** EXERCISE DIRECTIONS **
Please find every line in the items below that contains the word "Roundabout" and copy each of those lines.

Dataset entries
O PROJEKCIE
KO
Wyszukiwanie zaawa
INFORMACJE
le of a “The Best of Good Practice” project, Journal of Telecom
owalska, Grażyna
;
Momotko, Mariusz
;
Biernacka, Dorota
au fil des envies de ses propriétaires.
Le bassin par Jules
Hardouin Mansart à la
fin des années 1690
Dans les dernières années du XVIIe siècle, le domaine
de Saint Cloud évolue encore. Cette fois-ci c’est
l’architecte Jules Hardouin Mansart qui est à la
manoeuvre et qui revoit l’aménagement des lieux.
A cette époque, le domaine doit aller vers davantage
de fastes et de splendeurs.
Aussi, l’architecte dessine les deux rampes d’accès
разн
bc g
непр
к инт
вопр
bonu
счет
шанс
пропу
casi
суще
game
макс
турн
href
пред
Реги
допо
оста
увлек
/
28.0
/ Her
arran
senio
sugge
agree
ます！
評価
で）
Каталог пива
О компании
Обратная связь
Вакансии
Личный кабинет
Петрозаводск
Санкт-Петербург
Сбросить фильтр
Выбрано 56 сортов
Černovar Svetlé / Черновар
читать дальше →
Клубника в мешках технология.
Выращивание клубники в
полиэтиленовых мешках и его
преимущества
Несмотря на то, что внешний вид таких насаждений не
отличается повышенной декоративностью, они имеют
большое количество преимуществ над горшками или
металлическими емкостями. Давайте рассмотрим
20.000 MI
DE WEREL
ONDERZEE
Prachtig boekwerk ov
--
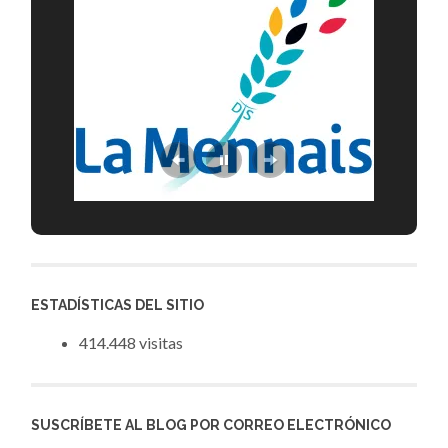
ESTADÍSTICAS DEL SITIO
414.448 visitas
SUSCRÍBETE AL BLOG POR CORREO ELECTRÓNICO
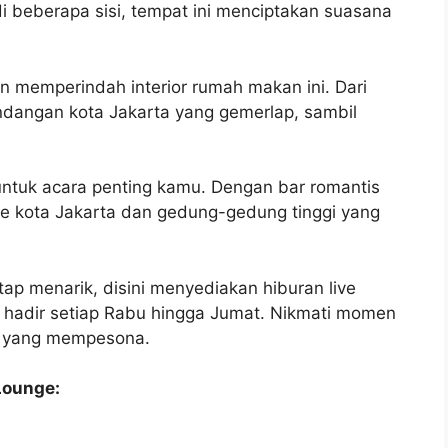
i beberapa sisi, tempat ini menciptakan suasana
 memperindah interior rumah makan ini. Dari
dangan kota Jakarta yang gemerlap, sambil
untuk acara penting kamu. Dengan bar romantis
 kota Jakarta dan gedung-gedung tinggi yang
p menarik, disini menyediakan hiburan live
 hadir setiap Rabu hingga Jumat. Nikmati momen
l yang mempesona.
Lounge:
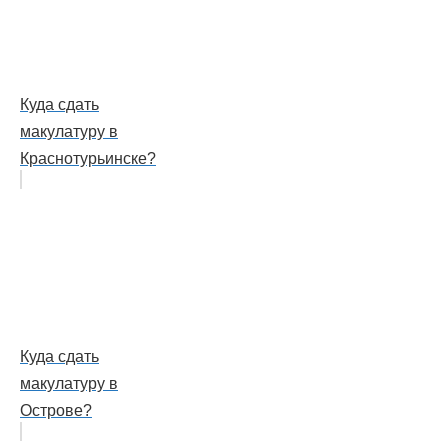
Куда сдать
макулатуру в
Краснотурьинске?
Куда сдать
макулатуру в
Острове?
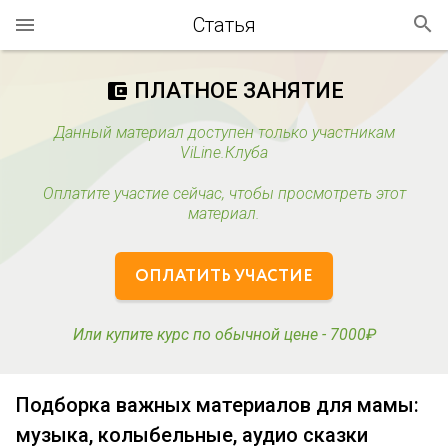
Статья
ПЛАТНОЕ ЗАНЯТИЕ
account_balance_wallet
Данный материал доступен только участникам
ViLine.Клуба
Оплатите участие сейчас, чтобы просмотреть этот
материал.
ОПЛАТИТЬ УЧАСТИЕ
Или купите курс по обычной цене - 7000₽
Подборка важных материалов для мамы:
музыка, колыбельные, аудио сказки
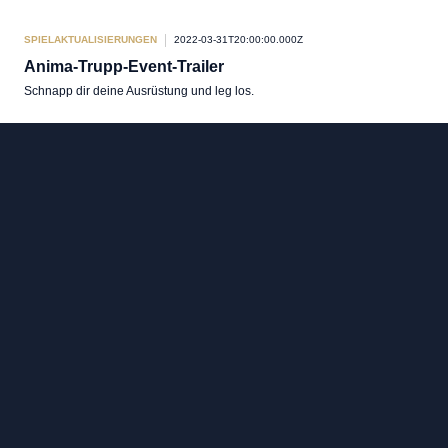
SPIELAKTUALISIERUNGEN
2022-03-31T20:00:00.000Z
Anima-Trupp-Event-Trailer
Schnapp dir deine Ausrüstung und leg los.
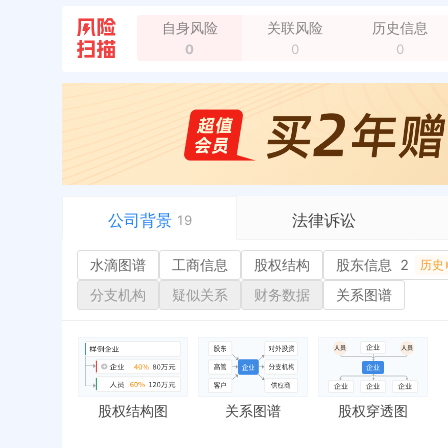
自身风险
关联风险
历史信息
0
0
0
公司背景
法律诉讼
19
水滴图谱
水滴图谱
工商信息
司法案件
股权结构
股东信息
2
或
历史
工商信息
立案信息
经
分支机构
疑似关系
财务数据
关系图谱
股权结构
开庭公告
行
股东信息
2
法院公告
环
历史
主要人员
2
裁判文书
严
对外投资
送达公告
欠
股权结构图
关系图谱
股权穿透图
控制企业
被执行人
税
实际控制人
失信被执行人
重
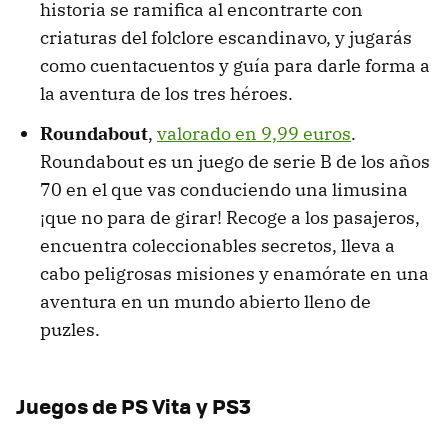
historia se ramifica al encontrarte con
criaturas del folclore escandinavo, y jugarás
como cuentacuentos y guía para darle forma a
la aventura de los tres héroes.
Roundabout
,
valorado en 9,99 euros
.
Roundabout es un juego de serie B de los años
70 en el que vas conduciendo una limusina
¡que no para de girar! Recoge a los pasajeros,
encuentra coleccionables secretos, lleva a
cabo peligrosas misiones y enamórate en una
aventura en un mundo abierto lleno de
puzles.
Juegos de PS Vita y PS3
...
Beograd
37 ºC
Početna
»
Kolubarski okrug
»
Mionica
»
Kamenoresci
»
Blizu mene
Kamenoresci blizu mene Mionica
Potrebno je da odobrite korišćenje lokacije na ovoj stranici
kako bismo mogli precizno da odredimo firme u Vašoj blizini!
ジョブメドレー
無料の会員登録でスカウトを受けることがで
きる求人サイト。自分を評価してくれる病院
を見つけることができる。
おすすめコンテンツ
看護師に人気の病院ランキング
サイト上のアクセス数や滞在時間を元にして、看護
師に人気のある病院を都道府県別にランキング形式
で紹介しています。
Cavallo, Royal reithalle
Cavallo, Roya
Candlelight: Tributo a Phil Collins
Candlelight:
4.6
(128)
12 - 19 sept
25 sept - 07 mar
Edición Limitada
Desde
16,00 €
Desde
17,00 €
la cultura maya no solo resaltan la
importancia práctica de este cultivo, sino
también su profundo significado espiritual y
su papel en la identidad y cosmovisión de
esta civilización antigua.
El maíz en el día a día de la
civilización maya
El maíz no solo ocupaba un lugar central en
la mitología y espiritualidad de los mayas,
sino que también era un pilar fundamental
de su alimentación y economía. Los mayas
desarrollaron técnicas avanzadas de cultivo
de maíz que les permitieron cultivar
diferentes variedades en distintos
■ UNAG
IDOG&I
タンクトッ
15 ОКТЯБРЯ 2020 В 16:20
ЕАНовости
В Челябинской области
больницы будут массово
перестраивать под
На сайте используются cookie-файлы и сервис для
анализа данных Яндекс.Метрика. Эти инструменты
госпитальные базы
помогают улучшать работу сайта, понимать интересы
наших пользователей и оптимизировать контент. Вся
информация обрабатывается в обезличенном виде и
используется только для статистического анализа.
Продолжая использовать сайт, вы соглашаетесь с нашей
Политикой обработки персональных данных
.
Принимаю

** RESULT OF THE EXERCISE **
Roundabout
Roundabout es un juego de serie B de los años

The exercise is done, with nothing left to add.